Start of Material to process
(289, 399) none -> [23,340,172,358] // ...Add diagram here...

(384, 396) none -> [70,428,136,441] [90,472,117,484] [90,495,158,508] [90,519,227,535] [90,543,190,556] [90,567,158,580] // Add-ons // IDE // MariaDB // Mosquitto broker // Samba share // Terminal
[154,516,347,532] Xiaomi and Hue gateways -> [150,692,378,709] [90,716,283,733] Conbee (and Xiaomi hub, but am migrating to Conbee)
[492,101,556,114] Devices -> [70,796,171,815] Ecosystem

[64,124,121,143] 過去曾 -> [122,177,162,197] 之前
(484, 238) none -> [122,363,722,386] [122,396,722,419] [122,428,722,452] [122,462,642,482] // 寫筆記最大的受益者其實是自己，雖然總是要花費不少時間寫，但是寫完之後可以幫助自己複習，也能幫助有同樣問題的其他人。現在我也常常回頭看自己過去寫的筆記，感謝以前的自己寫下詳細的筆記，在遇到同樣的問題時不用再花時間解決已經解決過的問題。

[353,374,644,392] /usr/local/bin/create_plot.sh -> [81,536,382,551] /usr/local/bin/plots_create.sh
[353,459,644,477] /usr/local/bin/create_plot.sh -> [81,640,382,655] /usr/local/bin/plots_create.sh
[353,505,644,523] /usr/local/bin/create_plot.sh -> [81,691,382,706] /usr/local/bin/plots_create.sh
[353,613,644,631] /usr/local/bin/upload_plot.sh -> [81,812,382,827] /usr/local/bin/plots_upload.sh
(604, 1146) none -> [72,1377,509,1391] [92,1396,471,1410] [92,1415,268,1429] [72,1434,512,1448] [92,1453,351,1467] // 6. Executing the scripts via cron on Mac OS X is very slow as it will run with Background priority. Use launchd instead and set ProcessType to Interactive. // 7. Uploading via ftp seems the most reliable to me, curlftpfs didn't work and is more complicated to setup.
End of Material to process
**Work to complete**
The reply should hold only the lines from the beginning of the listing to the line with "[64,124,121,143] 過去曾 -> [122,177,162,197] 之前", both ends included, unchanged.

**Completed exercise**
(289, 399) none -> [23,340,172,358] // ...Add diagram here...

(384, 396) none -> [70,428,136,441] [90,472,117,484] [90,495,158,508] [90,519,227,535] [90,543,190,556] [90,567,158,580] // Add-ons // IDE // MariaDB // Mosquitto broker // Samba share // Terminal
[154,516,347,532] Xiaomi and Hue gateways -> [150,692,378,709] [90,716,283,733] Conbee (and Xiaomi hub, but am migrating to Conbee)
[492,101,556,114] Devices -> [70,796,171,815] Ecosystem

[64,124,121,143] 過去曾 -> [122,177,162,197] 之前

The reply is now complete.